Piezoelectric nanogenerators (PENGs)
have been attracting
considerable
attention as an efficient solution for harvesting environmental mechanical
energy. Among the piezoelectric materials for the fabrication of PENGs,
piezoelectric polymers have shown unique advantages, particularly
for self-powered systems in wearable devices. However, the variety
of piezoelectric polymers studied for the PENG development has been
relatively limited, leaving room for advancements in their performance.
In this study, we introduced odd-odd piezoelectric nylon (nylon 11,11)
for the first time for PENG fabrication. Electrospinning conditions
were studied to yield nylon 11,11 nanofibers with uniform morphology
and optimized piezoelectric crystalline states. The influence of concentration
of the electrospinning solution on the fiber morphology and piezoelectric-active
γ crystal structure is elucidated, and the applied electric
field is found to be critical in controlling the orientation of the
ferroelectric crystal domain. Further, the correlation between the
outputs of the as-prepared PENG and the characteristics of the nanofiber
mats was established.
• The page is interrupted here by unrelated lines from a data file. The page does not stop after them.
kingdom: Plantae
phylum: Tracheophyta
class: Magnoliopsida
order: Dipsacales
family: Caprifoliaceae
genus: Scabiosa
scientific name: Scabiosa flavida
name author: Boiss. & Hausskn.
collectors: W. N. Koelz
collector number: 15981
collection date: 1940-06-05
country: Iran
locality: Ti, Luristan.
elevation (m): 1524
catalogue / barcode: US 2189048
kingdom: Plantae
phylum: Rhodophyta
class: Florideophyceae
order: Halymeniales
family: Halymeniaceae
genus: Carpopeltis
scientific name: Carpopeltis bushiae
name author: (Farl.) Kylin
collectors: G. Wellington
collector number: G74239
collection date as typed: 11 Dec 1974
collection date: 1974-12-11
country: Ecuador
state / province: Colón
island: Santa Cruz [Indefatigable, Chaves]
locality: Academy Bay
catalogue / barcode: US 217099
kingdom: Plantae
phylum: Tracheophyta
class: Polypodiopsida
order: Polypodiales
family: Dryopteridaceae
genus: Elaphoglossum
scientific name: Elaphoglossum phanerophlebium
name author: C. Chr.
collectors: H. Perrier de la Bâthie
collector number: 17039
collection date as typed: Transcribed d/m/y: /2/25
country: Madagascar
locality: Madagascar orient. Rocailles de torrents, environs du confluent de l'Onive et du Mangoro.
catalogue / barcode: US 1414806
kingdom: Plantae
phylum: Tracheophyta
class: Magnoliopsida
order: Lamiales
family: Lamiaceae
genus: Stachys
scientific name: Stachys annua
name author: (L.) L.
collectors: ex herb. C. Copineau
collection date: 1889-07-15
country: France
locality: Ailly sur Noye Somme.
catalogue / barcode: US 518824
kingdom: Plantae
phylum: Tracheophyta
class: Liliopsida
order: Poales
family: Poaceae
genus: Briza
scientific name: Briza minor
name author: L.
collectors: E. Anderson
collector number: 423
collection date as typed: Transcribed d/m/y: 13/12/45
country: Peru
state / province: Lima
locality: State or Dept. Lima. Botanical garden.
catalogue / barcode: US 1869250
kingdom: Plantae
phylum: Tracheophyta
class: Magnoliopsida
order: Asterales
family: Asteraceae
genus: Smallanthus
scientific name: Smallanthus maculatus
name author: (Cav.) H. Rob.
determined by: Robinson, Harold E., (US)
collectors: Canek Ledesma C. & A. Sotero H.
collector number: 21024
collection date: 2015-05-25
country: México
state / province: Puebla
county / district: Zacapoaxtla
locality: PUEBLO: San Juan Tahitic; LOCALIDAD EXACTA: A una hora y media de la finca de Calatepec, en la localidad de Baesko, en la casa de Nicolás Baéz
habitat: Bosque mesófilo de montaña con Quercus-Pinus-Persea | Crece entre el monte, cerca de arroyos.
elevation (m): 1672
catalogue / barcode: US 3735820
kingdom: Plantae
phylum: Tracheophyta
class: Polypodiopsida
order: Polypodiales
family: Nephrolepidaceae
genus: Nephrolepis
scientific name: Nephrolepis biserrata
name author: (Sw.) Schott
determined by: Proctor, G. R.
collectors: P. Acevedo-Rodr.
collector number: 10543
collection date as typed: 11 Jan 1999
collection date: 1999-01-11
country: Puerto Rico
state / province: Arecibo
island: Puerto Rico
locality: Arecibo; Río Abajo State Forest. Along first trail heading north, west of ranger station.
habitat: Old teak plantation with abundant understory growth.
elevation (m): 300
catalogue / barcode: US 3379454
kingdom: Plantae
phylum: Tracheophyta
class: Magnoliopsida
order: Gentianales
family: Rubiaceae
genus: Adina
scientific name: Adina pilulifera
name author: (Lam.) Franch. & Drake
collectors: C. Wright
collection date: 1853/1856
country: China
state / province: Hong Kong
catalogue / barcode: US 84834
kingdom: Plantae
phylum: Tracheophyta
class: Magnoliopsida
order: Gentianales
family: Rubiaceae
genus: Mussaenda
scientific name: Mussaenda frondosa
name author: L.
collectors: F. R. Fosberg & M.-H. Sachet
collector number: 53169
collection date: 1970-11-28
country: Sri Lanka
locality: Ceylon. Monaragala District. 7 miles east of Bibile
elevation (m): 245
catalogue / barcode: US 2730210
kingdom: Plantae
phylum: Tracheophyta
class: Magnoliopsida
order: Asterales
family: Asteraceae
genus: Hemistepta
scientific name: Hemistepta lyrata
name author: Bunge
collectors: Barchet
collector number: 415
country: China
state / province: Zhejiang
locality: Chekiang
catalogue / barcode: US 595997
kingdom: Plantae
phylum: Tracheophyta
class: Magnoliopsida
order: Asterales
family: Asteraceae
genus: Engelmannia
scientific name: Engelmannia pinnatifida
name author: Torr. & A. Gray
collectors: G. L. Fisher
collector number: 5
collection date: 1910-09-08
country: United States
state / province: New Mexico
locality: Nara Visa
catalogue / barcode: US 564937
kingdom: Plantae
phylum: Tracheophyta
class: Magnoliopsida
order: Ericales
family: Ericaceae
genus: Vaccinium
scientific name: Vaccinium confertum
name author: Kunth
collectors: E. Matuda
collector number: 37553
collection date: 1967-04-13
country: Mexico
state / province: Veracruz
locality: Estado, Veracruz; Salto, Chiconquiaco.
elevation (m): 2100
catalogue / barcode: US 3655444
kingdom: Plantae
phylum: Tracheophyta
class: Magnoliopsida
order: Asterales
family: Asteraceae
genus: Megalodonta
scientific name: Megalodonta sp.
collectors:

Finally, the piezoelectric output of PENGs fabricated
by NF-20 reached the maximum values, an open-circuit voltage of up
to 22.0 V and a short-circuit current of approximately 300 nA, when
subjected to a compressive force of 20 N at a frequency of 5 Hz on
an area of 6.25 cm2. Also, it enabled the conversion of
mechanical energy into electricity with an instantaneous output power
density of 9.13 mW m–2 (60.9 mW m–3, 0.18 GΩ). Importantly, the as-prepared PENGs consistently
exhibit unwavering and reliable piezoelectric performance in a variety
of practical applications, including continuous compression, successive
daily wear, energy harvesting from routine physical activities, and
the transition of sign language into electric signals. Therefore,
nylon 11,11 nanofiber PENGs hold substantial potential and advantages
for the design of self-powered devices and electromechanical responsive
equipment. Piezoelectric nanogenerators based on nylon 11 enable efficient
harvesting of environmental energy, serving as a green energy source.